Your response must be the entire set of entries, reproduced word for word.

Stored data entries:
-----

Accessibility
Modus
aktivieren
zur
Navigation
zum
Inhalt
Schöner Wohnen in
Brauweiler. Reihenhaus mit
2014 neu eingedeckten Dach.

-----

Solution for this exercise:
Accessibility
Modus
aktivieren
zur
Navigation
zum
Inhalt
Schöner Wohnen in
Brauweiler. Reihenhaus mit
2014 neu eingedeckten Dach.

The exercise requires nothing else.